Problem details:
Search the records for the word "candidates". Copy every line where it appears.

Collected data:
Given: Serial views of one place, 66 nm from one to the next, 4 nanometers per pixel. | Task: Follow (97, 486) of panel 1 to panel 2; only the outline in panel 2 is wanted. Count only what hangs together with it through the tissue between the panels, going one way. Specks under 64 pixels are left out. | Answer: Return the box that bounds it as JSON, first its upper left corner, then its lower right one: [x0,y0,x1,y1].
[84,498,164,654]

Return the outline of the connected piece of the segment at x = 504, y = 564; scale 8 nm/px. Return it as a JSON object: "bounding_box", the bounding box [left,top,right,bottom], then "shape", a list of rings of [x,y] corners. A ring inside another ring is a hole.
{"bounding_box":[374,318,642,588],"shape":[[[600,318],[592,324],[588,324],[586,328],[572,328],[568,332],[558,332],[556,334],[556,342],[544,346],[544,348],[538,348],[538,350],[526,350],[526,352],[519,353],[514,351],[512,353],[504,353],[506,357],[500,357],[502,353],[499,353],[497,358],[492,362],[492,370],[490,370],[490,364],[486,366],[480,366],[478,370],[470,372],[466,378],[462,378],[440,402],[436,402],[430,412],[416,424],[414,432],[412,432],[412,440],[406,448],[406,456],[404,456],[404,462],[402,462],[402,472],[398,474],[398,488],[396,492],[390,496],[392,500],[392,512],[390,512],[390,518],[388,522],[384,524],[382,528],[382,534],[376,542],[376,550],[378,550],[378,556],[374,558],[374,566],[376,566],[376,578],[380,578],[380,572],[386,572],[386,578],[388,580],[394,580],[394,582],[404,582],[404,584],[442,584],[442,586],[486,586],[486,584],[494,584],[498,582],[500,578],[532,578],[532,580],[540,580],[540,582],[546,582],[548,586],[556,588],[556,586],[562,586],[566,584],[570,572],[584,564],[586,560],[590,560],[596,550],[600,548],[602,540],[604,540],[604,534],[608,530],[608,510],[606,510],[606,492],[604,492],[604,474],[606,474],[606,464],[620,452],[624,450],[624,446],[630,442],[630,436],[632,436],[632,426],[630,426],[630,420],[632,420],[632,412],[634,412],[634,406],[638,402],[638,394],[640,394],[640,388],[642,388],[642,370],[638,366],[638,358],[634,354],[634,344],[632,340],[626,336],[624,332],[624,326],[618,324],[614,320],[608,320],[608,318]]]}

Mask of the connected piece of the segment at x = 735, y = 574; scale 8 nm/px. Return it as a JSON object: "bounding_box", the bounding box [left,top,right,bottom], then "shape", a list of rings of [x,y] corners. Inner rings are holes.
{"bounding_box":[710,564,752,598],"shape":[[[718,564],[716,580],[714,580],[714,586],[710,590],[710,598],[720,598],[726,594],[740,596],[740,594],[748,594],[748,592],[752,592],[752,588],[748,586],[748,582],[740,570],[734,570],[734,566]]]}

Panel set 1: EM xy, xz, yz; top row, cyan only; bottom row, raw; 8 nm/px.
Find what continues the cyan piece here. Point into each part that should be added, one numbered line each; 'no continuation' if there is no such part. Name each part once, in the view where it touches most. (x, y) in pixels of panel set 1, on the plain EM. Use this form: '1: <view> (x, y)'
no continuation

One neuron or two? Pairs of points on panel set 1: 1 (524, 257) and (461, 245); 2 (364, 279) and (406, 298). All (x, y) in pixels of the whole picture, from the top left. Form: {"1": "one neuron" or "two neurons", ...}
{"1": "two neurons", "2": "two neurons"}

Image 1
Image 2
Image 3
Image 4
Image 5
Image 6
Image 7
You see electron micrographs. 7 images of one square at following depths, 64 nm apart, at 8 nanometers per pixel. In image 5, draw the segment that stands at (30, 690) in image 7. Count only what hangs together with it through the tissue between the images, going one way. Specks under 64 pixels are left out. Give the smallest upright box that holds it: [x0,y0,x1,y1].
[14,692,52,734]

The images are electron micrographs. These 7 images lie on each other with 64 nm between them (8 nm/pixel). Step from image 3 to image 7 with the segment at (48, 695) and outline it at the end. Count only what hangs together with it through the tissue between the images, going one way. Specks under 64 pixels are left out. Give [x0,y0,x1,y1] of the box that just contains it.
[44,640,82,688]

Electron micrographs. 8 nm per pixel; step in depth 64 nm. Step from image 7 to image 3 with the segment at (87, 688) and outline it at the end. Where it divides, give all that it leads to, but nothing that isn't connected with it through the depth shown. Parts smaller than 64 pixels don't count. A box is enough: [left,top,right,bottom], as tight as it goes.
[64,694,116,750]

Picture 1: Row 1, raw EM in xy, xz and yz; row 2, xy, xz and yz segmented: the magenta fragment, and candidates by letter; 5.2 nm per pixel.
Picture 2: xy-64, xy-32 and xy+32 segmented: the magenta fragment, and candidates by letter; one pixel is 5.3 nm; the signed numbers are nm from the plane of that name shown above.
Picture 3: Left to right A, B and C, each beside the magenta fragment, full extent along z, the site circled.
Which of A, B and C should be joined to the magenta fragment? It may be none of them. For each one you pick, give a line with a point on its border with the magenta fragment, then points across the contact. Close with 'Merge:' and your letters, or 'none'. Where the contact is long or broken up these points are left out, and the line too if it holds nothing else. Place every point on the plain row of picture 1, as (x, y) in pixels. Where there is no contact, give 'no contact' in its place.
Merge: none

Task output:
Picture 1: Row 1, raw EM in xy, xz and yz; row 2, xy, xz and yz segmented: the magenta fragment, and candidates by letter; 5.2 nm per pixel.
Picture 2: xy-64, xy-32 and xy+32 segmented: the magenta fragment, and candidates by letter; one pixel is 5.3 nm; the signed numbers are nm from the plane of that name shown above.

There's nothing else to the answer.